As-tu donc oublié comment il mutila ton Déiphobus, ce frère de Pâris tué dans le combat, sans l’avoir écouté, qui, avec opiniâtreté, te conquit, toi veuve, et te prit heureusement pour concubine ; il lui coupa le nez et les oreilles et le mutila plus encore. C’était une horreur à le voir.

HÉLÈNE.

C’est ainsi qu’il le traita, et c’est à cause de moi qu’il agit ainsi.

PHORKYAS.

Pour lui-même, il te fera pareille chose.
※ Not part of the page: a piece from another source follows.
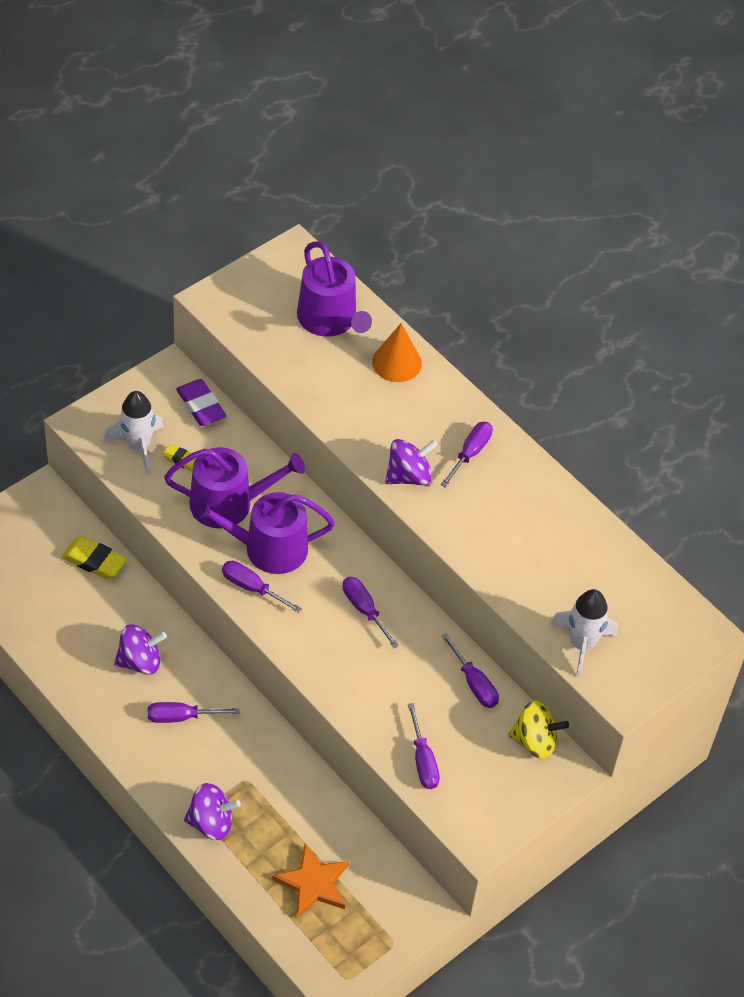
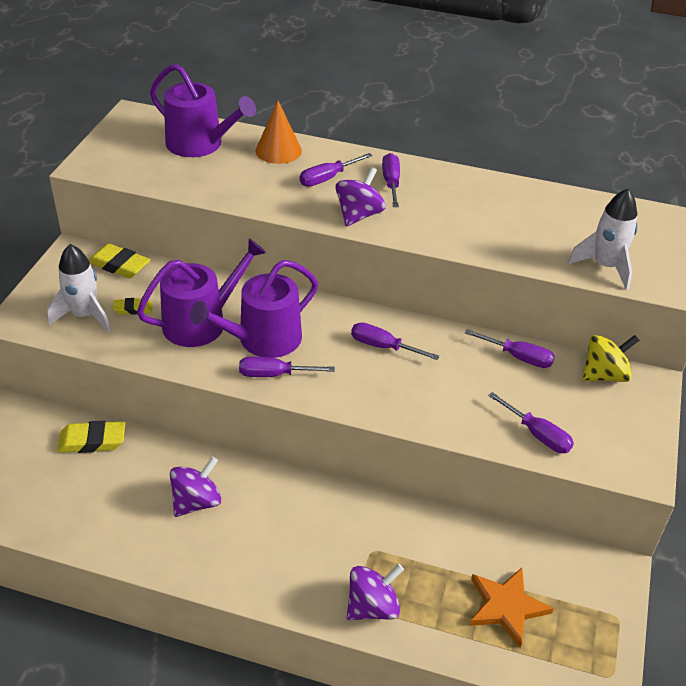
camera: 30 degrees left, 10 degrees down
(182, 717) = (271, 528): purple screwdriver -> purple screwdriver (328, 178)
(201, 406) = (119, 265): purple eraser -> yellow eraser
La beauté est indivisible ; celui qui l’a possédée tout entière préfère l’anéantir, maudissant tout partage de possession. (Trompettes dans le lointain ; le chœur frémit.) Avec quelle force le son jeté de la trompette saisit et déchire l’oreille et les entrailles ; ainsi la jalousie se cramponne et s’introduit dans la poitrine de l’homme, qui n’oublie jamais ce qu’il a possédé jadis, et ce qu’il a perdu maintenant, et qu’il ne possède plus.

LE CHŒUR.

N’entends-tu pas retentir les cors ? ne vois-tu pas les éclairs des armes ?

PHORKYAS.

Sois le bienvenu, seigneur et roi ; je te rendrai volontiers compte, à toi.